Write only the number of lines in the records beneath that hold "pour".

Itemized modification records
=====

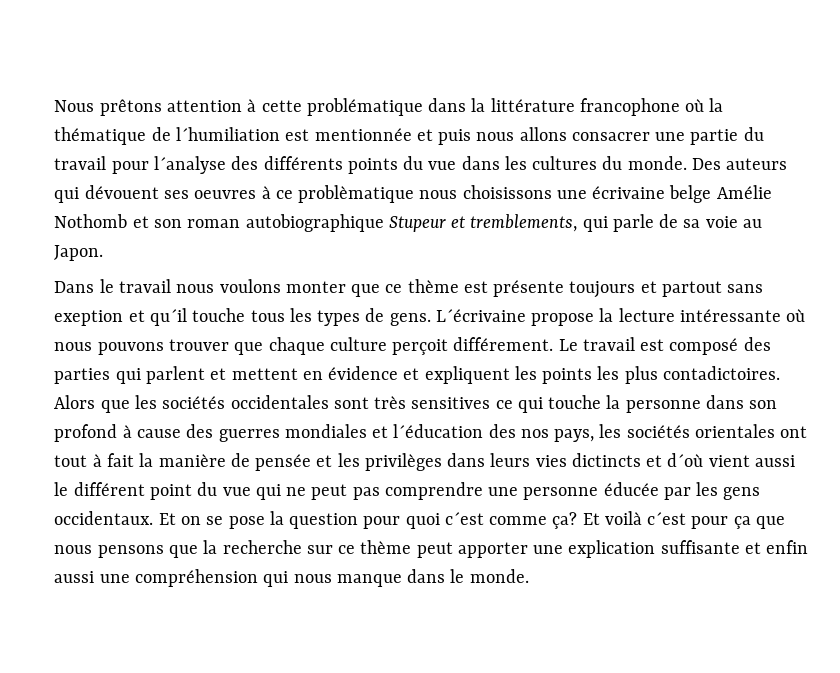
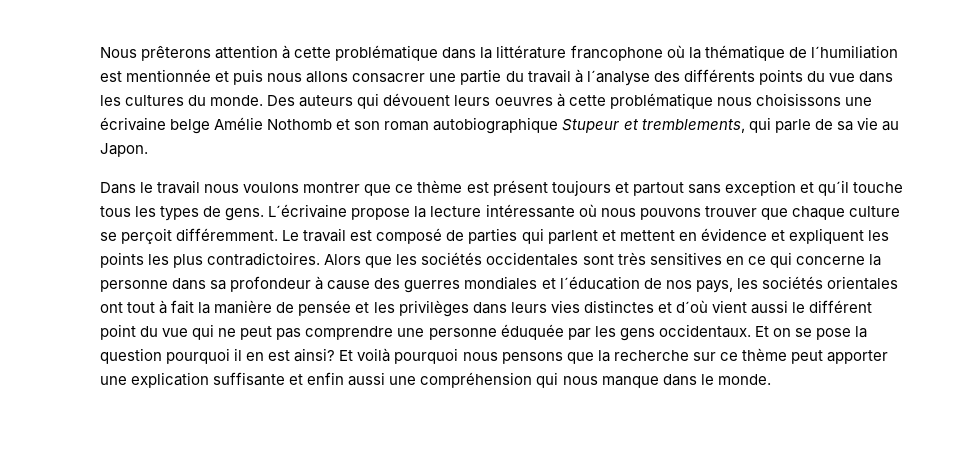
[99,99,162,116] prêtons -> [141,45,212,61] prêterons
[111,161,149,174] pour -> [574,69,583,83] à
[163,190,189,199] ses -> [454,95,491,106] leurs
[275,185,415,203] ce problèmatique -> [568,93,713,109] cette problématique
[705,216,738,228] voie -> [856,117,878,130] vie
[285,281,346,293] monter -> [303,182,361,193] montrer
[493,280,565,297] présente -> [492,180,548,196] présent
[54,310,124,326] exeption -> [724,180,796,196] exception
[392,337,554,355] perçoit différement. -> [100,228,279,244] se perçoit différemment.
[743,337,771,351] des -> [446,230,465,241] de
[662,366,780,380] contadictoires. -> [207,252,321,266] contradictoires.
(491, 403) none -> [725,256,744,265] en
[548,395,602,409] touche -> [795,256,865,265] concerne
[749,400,778,409] [54,424,118,442] son profond -> [210,276,312,292] sa profondeur
[488,424,516,438] des -> [643,278,662,289] de
[571,453,641,467] dictincts -> [583,300,654,313] distinctes
[603,482,659,496] éducée -> [500,324,564,340] éduquée
[363,511,785,529] pour quoi c´est comme ça? Et voilà c´est pour ça que -> [166,348,459,364] pourquoi il en est ainsi? Et voilà pourquoi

=====

Response area ▸
2